### Directive
Copy word for word the lines of the items between the line holding "If you’re questioning" and the line holding "like with a better hiring strategy.", inclusive.

### The data
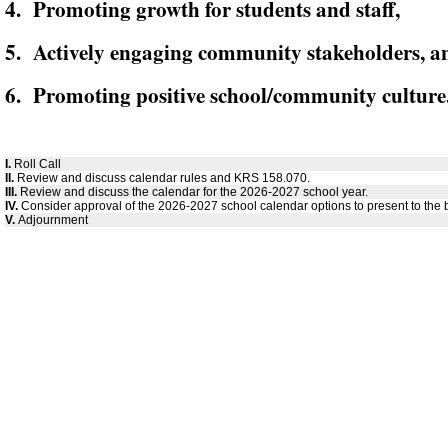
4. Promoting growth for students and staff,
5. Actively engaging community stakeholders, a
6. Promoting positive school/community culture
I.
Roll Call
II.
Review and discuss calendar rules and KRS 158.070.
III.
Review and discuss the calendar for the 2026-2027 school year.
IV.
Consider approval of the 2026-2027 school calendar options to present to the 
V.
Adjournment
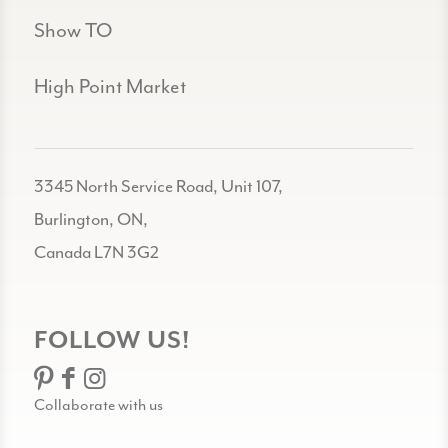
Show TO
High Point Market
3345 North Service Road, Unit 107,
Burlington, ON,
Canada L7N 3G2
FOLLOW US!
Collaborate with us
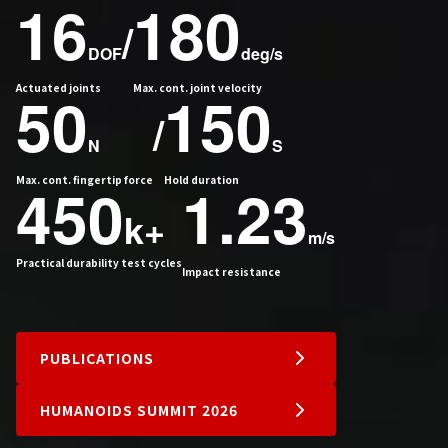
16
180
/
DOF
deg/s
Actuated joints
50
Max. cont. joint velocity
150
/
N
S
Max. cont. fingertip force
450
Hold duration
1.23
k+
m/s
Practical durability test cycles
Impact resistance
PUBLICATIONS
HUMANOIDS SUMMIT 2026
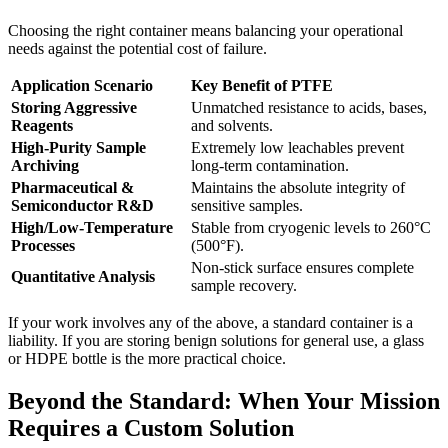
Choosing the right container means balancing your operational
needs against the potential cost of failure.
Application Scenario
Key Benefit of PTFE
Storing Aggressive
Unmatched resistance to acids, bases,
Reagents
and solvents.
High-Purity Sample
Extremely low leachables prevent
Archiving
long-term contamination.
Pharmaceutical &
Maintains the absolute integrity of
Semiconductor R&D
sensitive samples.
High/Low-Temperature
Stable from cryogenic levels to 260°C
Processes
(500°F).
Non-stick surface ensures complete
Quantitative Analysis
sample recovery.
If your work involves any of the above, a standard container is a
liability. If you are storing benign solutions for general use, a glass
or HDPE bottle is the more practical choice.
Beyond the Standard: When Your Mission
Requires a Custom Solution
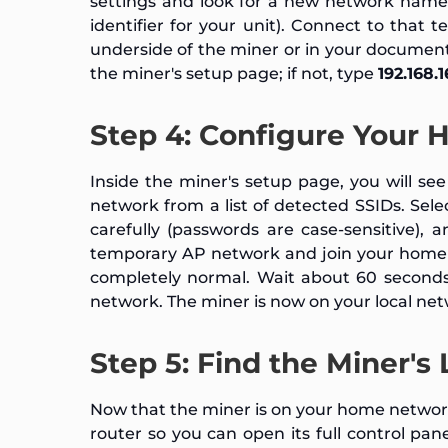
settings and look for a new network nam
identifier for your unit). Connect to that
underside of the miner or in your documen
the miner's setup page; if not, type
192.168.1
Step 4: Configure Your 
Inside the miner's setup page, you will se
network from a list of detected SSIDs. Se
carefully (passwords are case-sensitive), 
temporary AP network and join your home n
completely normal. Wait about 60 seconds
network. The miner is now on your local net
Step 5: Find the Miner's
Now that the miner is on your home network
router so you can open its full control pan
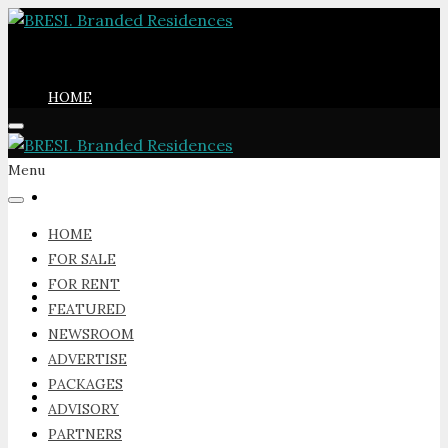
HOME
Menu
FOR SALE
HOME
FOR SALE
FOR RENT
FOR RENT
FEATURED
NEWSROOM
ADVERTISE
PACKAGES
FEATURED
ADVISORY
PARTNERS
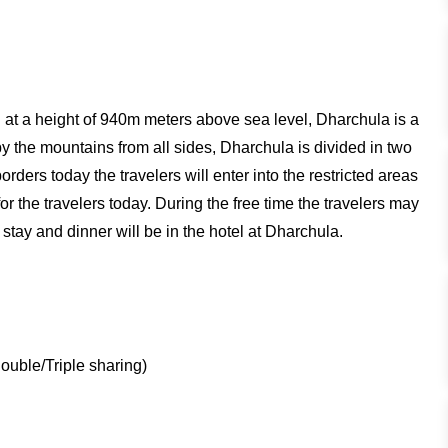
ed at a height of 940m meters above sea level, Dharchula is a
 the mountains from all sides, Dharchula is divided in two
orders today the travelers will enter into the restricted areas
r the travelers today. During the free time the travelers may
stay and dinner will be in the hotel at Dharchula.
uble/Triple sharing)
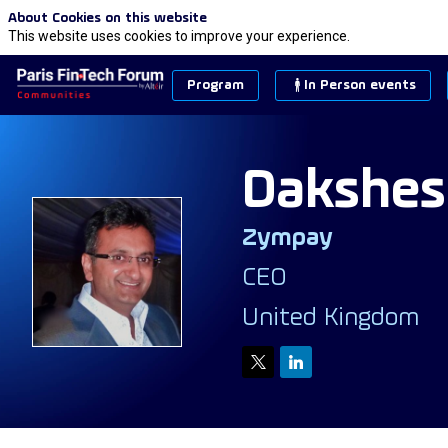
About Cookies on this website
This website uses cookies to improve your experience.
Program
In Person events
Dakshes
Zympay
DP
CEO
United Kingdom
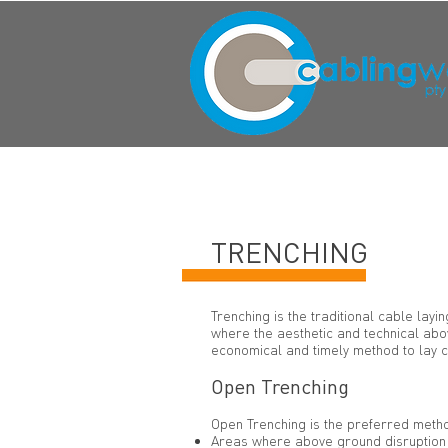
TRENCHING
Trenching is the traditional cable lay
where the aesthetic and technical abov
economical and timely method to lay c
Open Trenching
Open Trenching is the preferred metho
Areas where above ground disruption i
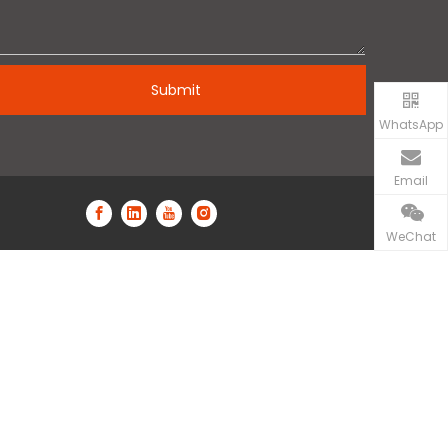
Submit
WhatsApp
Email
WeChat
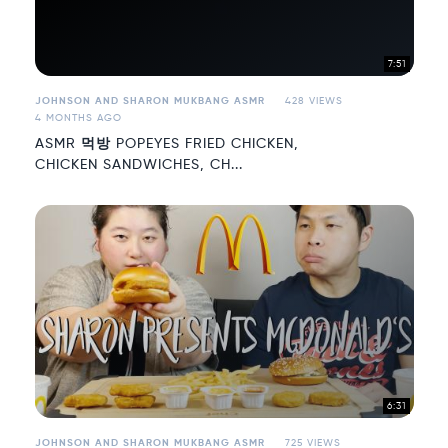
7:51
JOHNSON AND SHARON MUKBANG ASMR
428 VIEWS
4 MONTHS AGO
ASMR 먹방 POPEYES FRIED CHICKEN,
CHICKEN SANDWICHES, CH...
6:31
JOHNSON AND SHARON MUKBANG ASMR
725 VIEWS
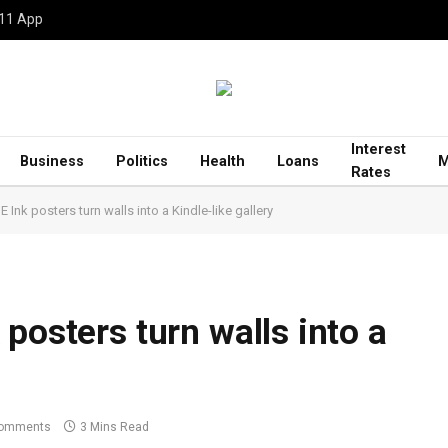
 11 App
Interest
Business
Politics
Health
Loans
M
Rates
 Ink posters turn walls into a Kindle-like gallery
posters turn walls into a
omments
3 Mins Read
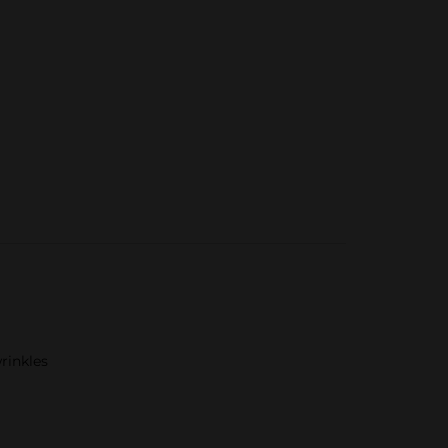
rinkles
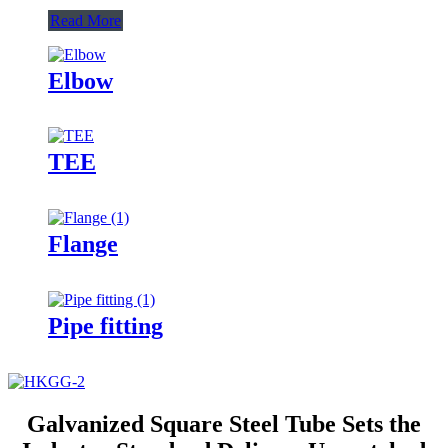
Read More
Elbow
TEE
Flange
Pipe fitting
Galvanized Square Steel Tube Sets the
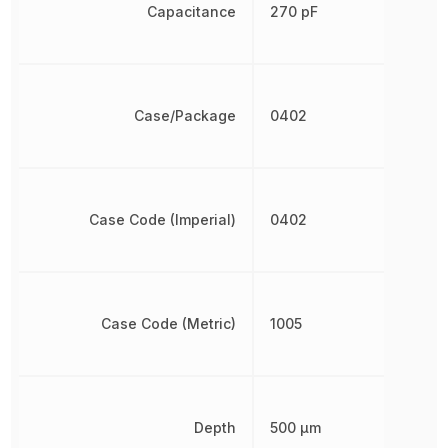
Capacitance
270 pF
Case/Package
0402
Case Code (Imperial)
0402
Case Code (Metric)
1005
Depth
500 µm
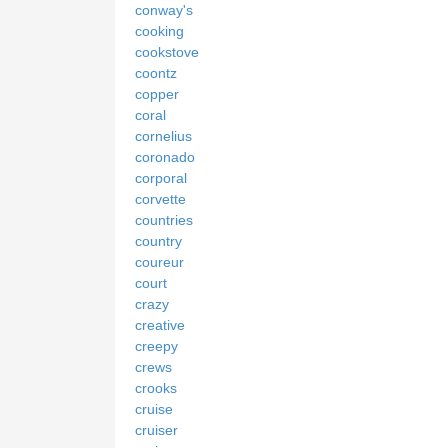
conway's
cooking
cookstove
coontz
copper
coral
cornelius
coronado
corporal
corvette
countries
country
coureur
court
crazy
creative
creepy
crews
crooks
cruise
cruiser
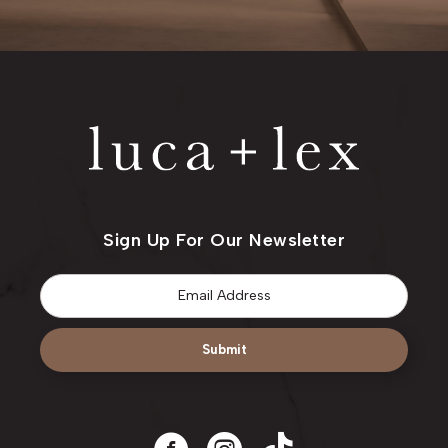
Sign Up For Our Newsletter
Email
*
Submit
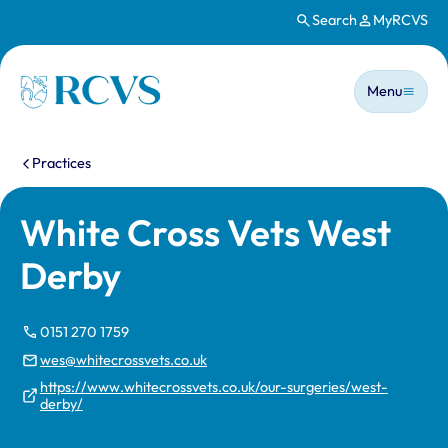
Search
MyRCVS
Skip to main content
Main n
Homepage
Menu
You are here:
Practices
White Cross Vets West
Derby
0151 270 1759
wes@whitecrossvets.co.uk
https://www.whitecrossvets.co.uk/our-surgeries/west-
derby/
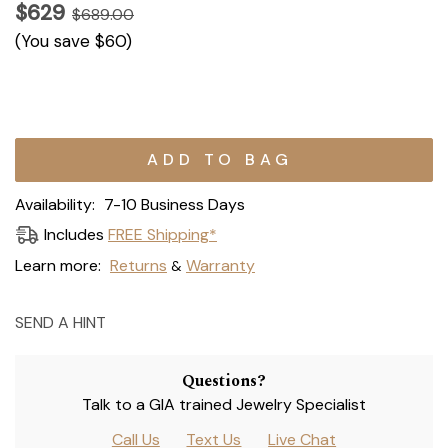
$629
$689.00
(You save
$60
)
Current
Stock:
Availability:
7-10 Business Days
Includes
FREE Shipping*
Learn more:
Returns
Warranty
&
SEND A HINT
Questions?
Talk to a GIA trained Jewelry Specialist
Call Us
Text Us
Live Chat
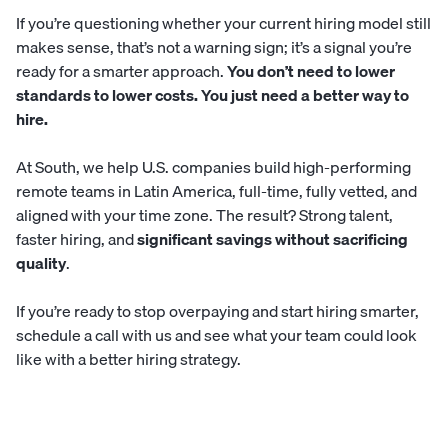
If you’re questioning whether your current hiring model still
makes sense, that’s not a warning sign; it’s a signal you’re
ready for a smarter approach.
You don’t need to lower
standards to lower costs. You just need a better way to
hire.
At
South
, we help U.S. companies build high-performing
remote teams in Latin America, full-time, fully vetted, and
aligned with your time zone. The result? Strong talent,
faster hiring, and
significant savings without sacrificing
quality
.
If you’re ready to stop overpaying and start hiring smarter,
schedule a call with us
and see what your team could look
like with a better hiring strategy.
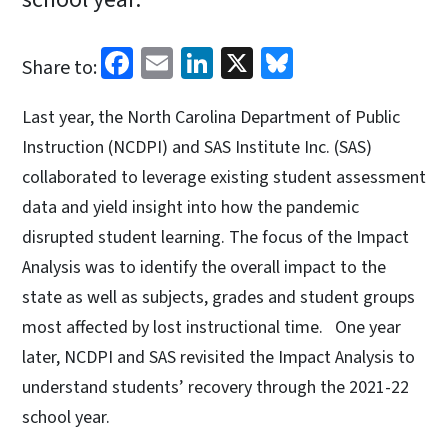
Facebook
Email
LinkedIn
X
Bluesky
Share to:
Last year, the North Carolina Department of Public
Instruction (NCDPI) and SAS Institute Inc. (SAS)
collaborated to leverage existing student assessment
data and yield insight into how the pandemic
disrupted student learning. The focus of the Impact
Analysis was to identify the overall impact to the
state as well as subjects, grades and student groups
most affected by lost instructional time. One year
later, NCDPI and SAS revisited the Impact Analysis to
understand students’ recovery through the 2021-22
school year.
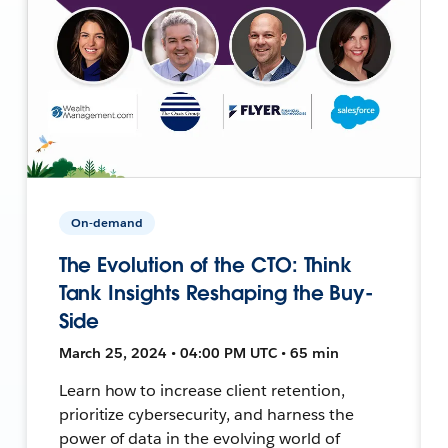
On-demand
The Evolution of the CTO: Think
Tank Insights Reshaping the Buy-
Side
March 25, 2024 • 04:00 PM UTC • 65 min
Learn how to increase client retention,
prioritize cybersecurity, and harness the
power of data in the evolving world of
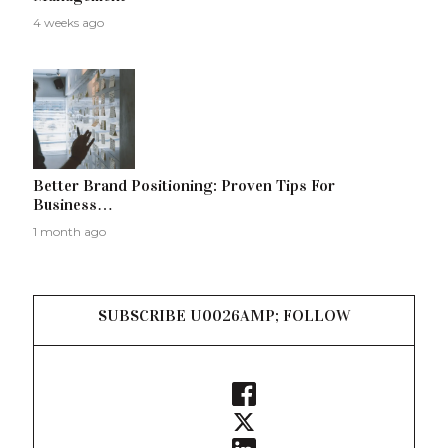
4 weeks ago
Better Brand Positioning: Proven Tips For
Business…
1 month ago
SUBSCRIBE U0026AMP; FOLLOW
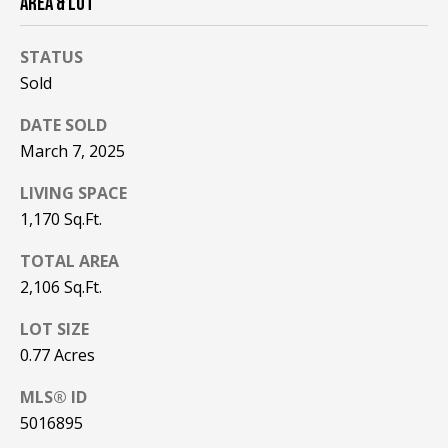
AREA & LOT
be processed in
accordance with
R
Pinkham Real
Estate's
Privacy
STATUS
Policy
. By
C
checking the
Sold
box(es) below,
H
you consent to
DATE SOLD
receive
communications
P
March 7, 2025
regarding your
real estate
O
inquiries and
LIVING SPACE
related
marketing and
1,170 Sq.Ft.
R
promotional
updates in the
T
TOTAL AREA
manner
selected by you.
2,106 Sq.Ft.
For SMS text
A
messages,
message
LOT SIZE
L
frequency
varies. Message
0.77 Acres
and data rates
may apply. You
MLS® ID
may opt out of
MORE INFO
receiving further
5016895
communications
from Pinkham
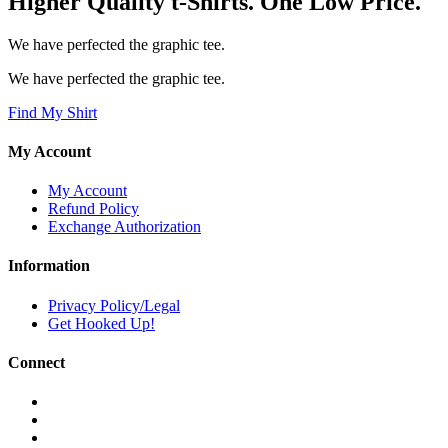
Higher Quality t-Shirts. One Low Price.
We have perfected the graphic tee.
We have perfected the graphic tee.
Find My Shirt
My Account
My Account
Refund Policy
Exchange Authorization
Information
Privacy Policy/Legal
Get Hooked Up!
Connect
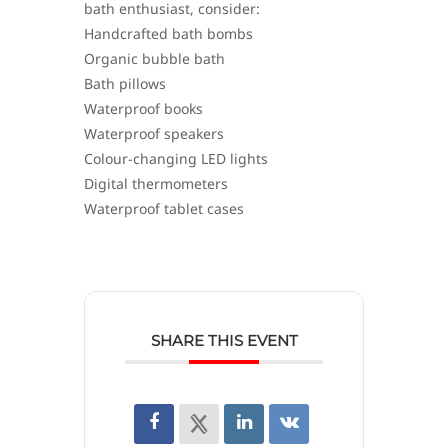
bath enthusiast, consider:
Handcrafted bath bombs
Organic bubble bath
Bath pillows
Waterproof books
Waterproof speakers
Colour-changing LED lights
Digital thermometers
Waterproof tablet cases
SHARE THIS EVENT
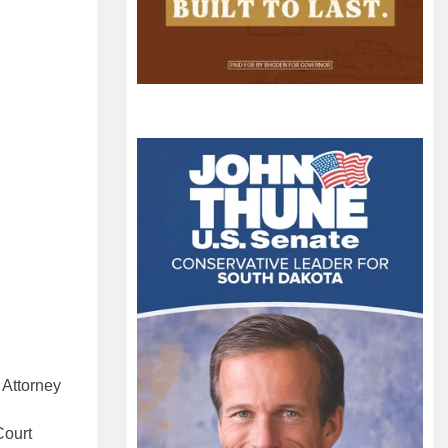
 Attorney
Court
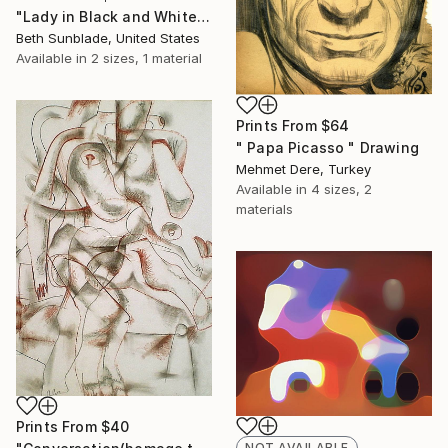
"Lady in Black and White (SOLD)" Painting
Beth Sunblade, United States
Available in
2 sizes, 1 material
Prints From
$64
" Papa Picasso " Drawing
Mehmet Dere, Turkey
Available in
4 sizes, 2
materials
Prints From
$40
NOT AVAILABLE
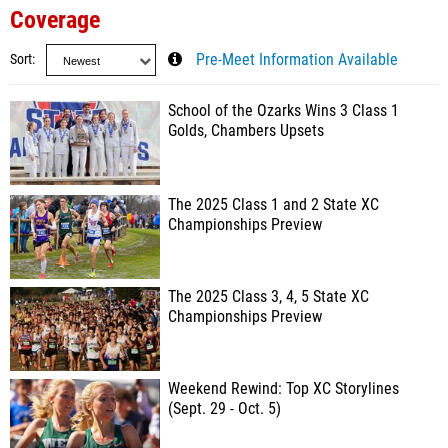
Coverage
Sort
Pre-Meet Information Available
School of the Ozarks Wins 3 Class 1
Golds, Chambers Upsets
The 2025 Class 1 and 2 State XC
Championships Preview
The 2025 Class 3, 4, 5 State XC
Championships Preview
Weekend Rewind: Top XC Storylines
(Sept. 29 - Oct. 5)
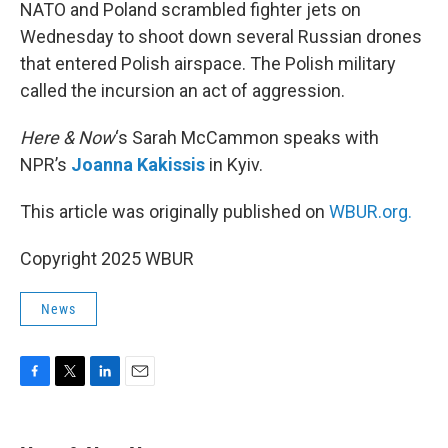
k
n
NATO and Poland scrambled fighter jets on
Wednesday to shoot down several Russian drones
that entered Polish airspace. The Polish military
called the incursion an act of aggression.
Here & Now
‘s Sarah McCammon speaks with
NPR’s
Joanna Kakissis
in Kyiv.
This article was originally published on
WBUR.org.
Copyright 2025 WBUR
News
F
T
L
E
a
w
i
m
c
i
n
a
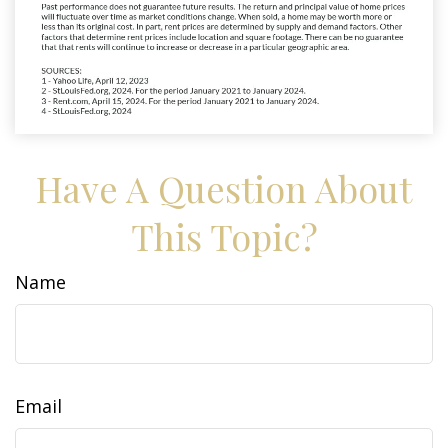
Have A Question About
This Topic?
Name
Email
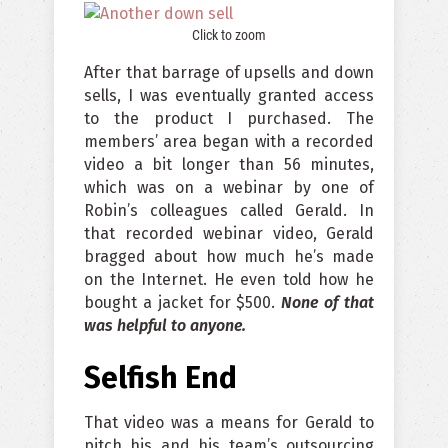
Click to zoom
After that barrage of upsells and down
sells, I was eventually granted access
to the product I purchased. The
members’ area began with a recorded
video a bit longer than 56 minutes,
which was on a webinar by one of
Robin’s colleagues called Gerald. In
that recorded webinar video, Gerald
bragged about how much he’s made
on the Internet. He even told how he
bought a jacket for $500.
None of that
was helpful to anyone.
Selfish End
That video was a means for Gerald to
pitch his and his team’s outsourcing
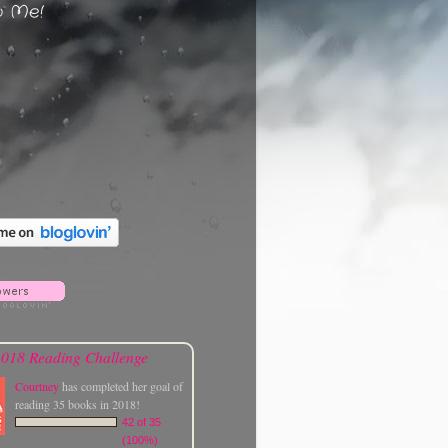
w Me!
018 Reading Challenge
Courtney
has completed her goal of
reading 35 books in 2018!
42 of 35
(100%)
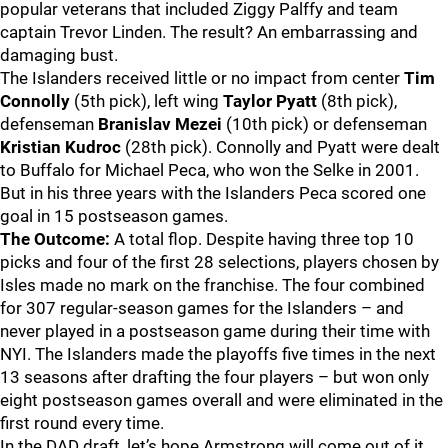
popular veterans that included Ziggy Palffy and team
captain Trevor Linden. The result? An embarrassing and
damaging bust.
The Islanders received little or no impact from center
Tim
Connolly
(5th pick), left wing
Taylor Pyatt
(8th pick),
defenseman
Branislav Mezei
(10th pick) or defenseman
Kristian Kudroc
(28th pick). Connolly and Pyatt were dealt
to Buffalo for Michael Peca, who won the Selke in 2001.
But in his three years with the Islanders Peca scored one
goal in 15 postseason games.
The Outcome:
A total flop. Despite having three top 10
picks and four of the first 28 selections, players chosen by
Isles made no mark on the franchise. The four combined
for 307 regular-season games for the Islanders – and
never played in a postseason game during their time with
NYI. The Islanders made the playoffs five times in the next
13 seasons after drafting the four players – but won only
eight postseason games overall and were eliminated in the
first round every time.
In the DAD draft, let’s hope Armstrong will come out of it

### Exercise output
If you’re questioning whether your current hiring model still
makes sense, that’s not a warning sign; it’s a signal you’re
ready for a smarter approach.
You don’t need to lower
standards to lower costs. You just need a better way to
hire.
At
South
, we help U.S. companies build high-performing
remote teams in Latin America, full-time, fully vetted, and
aligned with your time zone. The result? Strong talent,
faster hiring, and
significant savings without sacrificing
quality
.
If you’re ready to stop overpaying and start hiring smarter,
schedule a call with us
and see what your team could look
like with a better hiring strategy.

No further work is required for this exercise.